### [Tekst do czytania]
Szanowni Państwo,
Jerzy,
Przesłuchałam nagranie z sesji i zawiadamiam, że Jurek nie powiedział, że jest właścicielem działek przy Olbrachtowskiej. Powiedział, że wraz z żoną jest inwestorem. Mój błąd, przepraszam. Na swoje usprawiedliwienie dodam, że podczas sesji nie padło żadne stwierdzenie dotyczące własności działki. Nikt z nas też o to nie zapytał. A Jurek tak przekonywująco opowiadał o budowie, działce itd., że przez myśl nie przeszło mi, że może ona nie należeć do niego. Chyba podobne wrażenie mieli pozostali radni, bo również nikt z nich nie zwrócił mi na to uwagi. Możliwe też, że nie uważali tego za szczególnie istotne. A brak uwag do protokołu ze strony Jurka wzięłam za dobrą monetę. Niestety nie mogę zmienić zapisów protokołu, notatkę na stronie już poprawiłam.
J.Lisowska
Offline
Member
Asiu, nie masz sobie nic do zarzucenia, i tak robisz świetną robotę protokołując sesje rady. Na kwestię dojazdu do działki w czasie budowy nie ma żadnego wpływu to kto jest właścicielem działki, ale to kto jest inwestorem, tj. ten kto decyduje o procesie budowlanym. Dlatego na sesję przyszedłem ja w zastępstwie żony, nie zaś jej rodzice, którzy o sprawie mają tylko wiedzę ogólną. I nie ma w tym nic nadzwyczajnego, że na etapie budowy funkcje właściciela działki i inwestora są rozdzielone.

### [Treść zadania]
Odpowiedz krótko na pytania do tekstu:
1. Kim według nagrania z sesji jest Jurek wraz z żoną?
2. Co autorka pierwszego wpisu zdążyła już poprawić?
3. Od czego według odpowiedzi na ten wpis zależy kwestia dojazdu do działki w czasie budowy?

### [Zapisane dane]
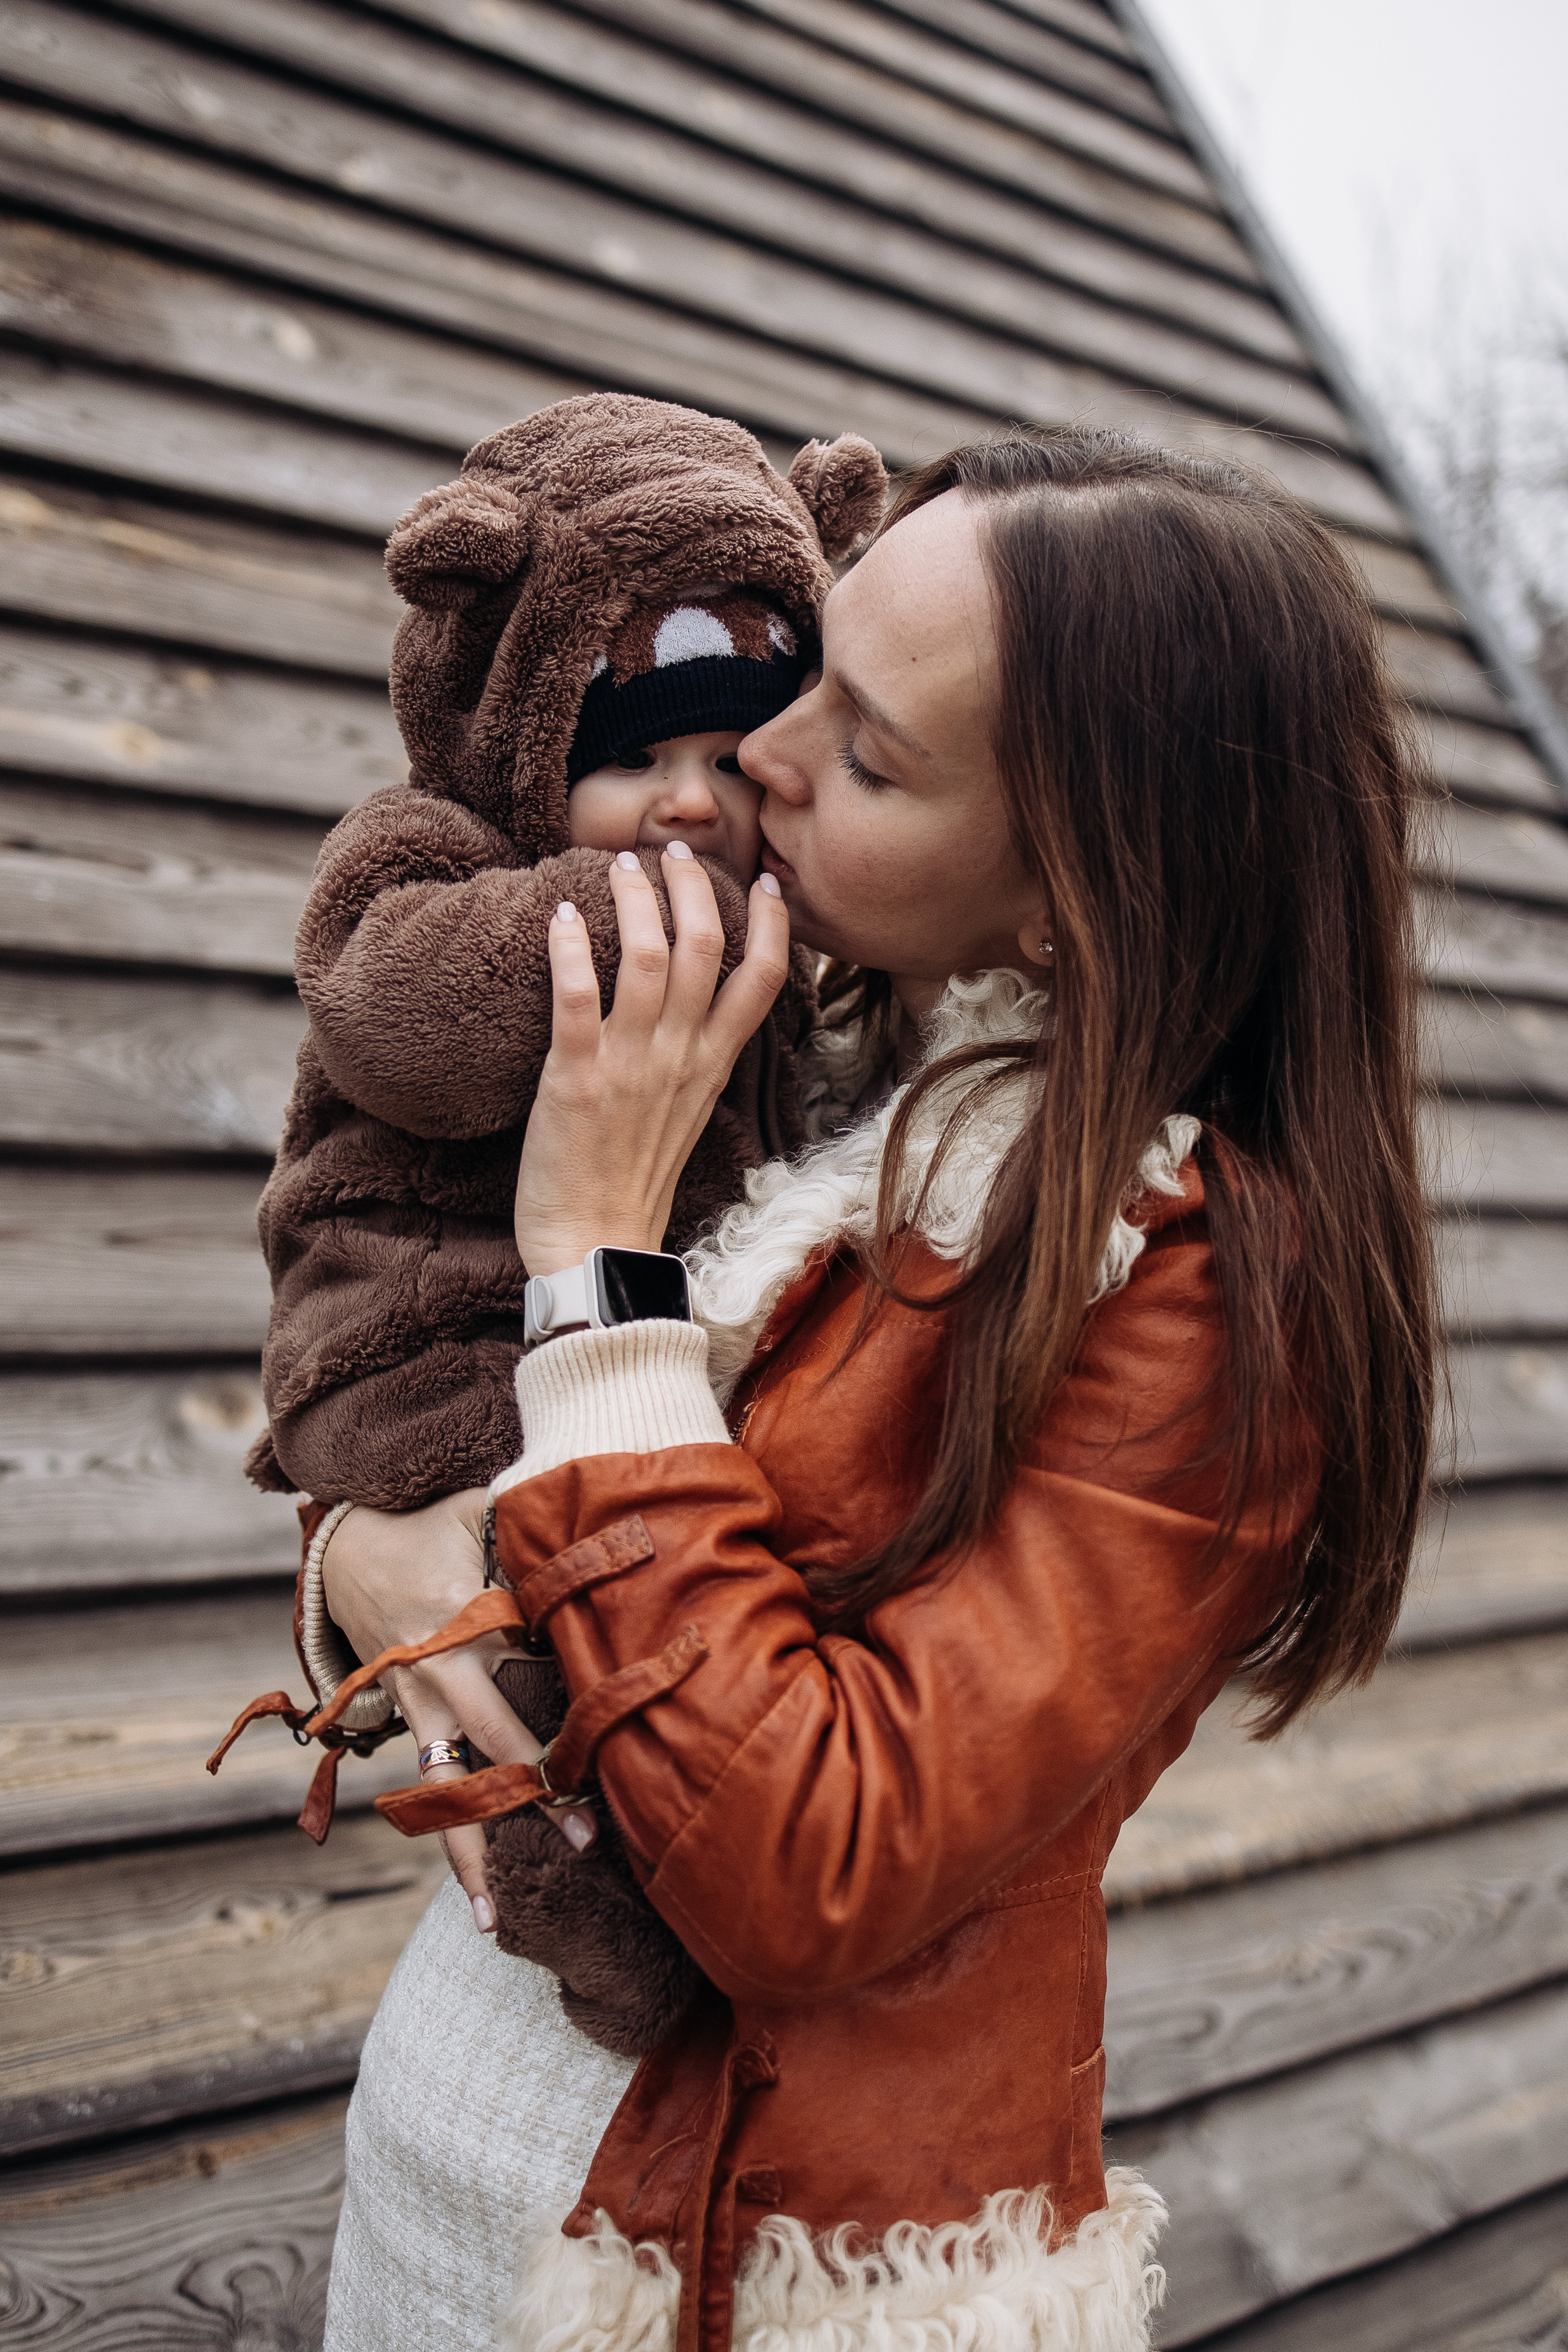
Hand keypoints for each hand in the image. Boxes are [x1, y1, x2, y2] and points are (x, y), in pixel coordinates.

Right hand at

### [Twoja odpowiedź]
1. Inwestorem.
2. Notatkę na stronie.
3. Od tego, kto jest inwestorem, czyli kto decyduje o procesie budowlanym.